Activity ->
Restate all entries word for word, minus pictures.

Task inputs ->
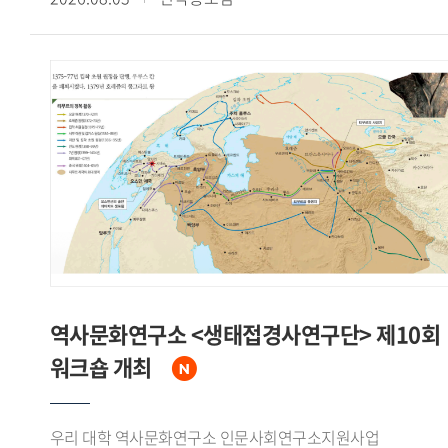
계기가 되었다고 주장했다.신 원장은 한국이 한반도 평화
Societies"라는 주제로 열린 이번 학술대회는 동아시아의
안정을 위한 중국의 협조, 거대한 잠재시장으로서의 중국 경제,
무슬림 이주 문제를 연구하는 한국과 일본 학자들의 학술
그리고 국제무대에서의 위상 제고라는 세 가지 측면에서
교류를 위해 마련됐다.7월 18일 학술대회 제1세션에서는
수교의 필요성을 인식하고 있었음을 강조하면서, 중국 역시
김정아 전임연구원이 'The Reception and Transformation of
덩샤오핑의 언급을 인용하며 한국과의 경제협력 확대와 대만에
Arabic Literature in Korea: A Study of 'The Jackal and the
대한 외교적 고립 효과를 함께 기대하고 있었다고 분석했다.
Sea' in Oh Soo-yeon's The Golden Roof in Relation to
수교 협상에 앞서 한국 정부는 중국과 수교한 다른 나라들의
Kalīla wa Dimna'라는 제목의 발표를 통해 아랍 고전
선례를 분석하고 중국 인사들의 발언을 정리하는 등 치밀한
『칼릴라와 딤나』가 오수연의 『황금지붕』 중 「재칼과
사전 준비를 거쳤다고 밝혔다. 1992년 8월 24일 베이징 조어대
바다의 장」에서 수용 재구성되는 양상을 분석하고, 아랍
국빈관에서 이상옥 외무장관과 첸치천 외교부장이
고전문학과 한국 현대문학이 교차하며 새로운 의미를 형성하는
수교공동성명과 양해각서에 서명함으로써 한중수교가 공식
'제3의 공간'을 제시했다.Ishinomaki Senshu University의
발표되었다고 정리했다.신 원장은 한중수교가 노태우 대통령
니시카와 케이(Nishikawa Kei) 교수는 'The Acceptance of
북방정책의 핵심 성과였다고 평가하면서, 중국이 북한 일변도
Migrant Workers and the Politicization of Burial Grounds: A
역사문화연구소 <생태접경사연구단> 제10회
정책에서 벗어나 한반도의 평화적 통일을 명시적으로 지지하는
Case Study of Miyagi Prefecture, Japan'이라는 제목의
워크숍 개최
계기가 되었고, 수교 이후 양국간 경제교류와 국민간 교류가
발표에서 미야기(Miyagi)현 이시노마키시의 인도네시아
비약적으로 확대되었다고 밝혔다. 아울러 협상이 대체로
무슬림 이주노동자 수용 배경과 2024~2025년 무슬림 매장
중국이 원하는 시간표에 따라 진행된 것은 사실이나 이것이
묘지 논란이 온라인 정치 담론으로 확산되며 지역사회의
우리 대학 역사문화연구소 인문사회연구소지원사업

Task result ->
계기가 되었다고 주장했다.신 원장은 한국이 한반도 평화
Societies"라는 주제로 열린 이번 학술대회는 동아시아의
안정을 위한 중국의 협조, 거대한 잠재시장으로서의 중국 경제,
무슬림 이주 문제를 연구하는 한국과 일본 학자들의 학술
그리고 국제무대에서의 위상 제고라는 세 가지 측면에서
교류를 위해 마련됐다.7월 18일 학술대회 제1세션에서는
수교의 필요성을 인식하고 있었음을 강조하면서, 중국 역시
김정아 전임연구원이 'The Reception and Transformation of
덩샤오핑의 언급을 인용하며 한국과의 경제협력 확대와 대만에
Arabic Literature in Korea: A Study of 'The Jackal and the
대한 외교적 고립 효과를 함께 기대하고 있었다고 분석했다.
Sea' in Oh Soo-yeon's The Golden Roof in Relation to
수교 협상에 앞서 한국 정부는 중국과 수교한 다른 나라들의
Kalīla wa Dimna'라는 제목의 발표를 통해 아랍 고전
선례를 분석하고 중국 인사들의 발언을 정리하는 등 치밀한
『칼릴라와 딤나』가 오수연의 『황금지붕』 중 「재칼과
사전 준비를 거쳤다고 밝혔다. 1992년 8월 24일 베이징 조어대
바다의 장」에서 수용 재구성되는 양상을 분석하고, 아랍
국빈관에서 이상옥 외무장관과 첸치천 외교부장이
고전문학과 한국 현대문학이 교차하며 새로운 의미를 형성하는
수교공동성명과 양해각서에 서명함으로써 한중수교가 공식
'제3의 공간'을 제시했다.Ishinomaki Senshu University의
발표되었다고 정리했다.신 원장은 한중수교가 노태우 대통령
니시카와 케이(Nishikawa Kei) 교수는 'The Acceptance of
북방정책의 핵심 성과였다고 평가하면서, 중국이 북한 일변도
Migrant Workers and the Politicization of Burial Grounds: A
역사문화연구소 <생태접경사연구단> 제10회
정책에서 벗어나 한반도의 평화적 통일을 명시적으로 지지하는
Case Study of Miyagi Prefecture, Japan'이라는 제목의
워크숍 개최
계기가 되었고, 수교 이후 양국간 경제교류와 국민간 교류가
발표에서 미야기(Miyagi)현 이시노마키시의 인도네시아
비약적으로 확대되었다고 밝혔다. 아울러 협상이 대체로
무슬림 이주노동자 수용 배경과 2024~2025년 무슬림 매장
중국이 원하는 시간표에 따라 진행된 것은 사실이나 이것이
묘지 논란이 온라인 정치 담론으로 확산되며 지역사회의
우리 대학 역사문화연구소 인문사회연구소지원사업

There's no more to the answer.